*TASK DETAILS*
Would you repeat the listing below exactly, with no pictures in it?

*TASK INPUT*
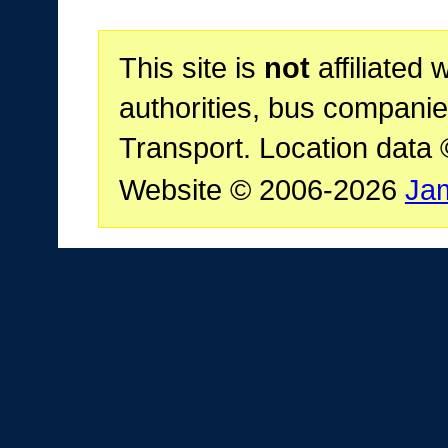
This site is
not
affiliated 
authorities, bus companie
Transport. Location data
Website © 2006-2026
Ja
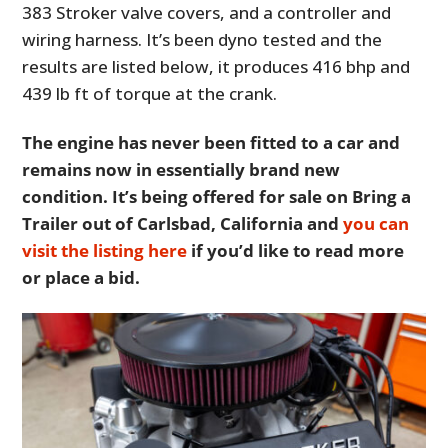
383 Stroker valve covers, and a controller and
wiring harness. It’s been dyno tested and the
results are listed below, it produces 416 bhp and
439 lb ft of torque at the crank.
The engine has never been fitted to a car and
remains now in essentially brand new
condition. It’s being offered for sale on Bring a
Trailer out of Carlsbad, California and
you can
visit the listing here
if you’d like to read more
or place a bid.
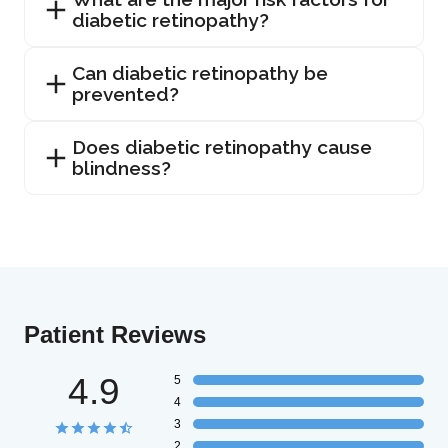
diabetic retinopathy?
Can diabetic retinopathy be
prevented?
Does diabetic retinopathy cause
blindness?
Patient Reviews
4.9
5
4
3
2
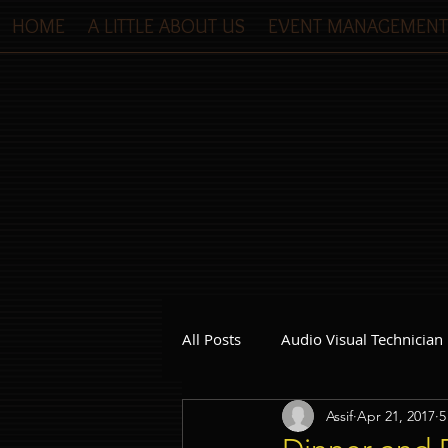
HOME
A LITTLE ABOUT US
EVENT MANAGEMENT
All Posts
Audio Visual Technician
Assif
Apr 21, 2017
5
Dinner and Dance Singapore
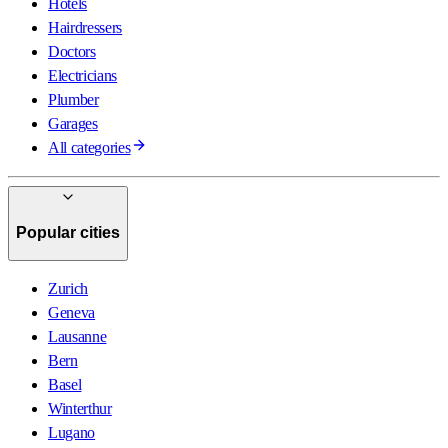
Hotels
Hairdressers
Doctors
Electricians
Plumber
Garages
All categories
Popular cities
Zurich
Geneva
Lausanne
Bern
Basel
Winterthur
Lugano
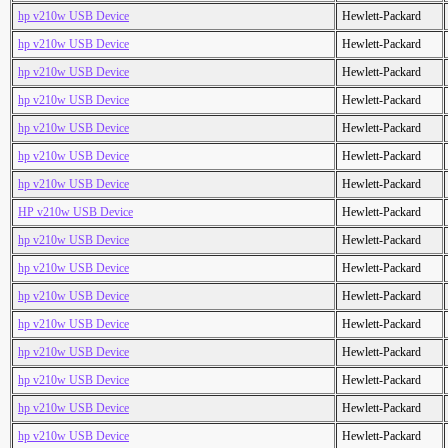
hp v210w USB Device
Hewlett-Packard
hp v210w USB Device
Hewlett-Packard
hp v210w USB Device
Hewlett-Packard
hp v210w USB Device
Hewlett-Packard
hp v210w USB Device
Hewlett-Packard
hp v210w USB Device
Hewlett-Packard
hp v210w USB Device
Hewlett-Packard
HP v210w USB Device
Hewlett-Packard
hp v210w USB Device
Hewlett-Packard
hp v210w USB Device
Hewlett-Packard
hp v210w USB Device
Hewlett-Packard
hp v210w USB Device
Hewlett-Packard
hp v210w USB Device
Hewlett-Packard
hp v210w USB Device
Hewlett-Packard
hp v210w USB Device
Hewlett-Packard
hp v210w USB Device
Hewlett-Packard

*FINISHED EXERCISE*
This site is
not
affiliated 
authorities, bus companie
Transport. Location data
Website © 2006-2026
Ja
383 Stroker valve covers, and a controller and
wiring harness. It’s been dyno tested and the
results are listed below, it produces 416 bhp and
439 lb ft of torque at the crank.
The engine has never been fitted to a car and
remains now in essentially brand new
condition. It’s being offered for sale on Bring a
Trailer out of Carlsbad, California and
you can
visit the listing here
if you’d like to read more
or place a bid.
diabetic retinopathy?
Can diabetic retinopathy be
prevented?
Does diabetic retinopathy cause
blindness?
Patient Reviews
4.9
5
4
3
2
HOME
A LITTLE ABOUT US
EVENT MANAGEMENT
All Posts
Audio Visual Technician
Assif
Apr 21, 2017
5
Dinner and Dance Singapore
Hotels
Hairdressers
Doctors
Electricians
Plumber
Garages
All categories
Popular cities
Zurich
Geneva
Lausanne
Bern
Basel
Winterthur
Lugano
hp v210w USB Device
Hewlett-Packard
hp v210w USB Device
Hewlett-Packard
hp v210w USB Device
Hewlett-Packard
hp v210w USB Device
Hewlett-Packard
hp v210w USB Device
Hewlett-Packard
hp v210w USB Device
Hewlett-Packard
hp v210w USB Device
Hewlett-Packard
HP v210w USB Device
Hewlett-Packard
hp v210w USB Device
Hewlett-Packard
hp v210w USB Device
Hewlett-Packard
hp v210w USB Device
Hewlett-Packard
hp v210w USB Device
Hewlett-Packard
hp v210w USB Device
Hewlett-Packard
hp v210w USB Device
Hewlett-Packard
hp v210w USB Device
Hewlett-Packard
hp v210w USB Device
Hewlett-Packard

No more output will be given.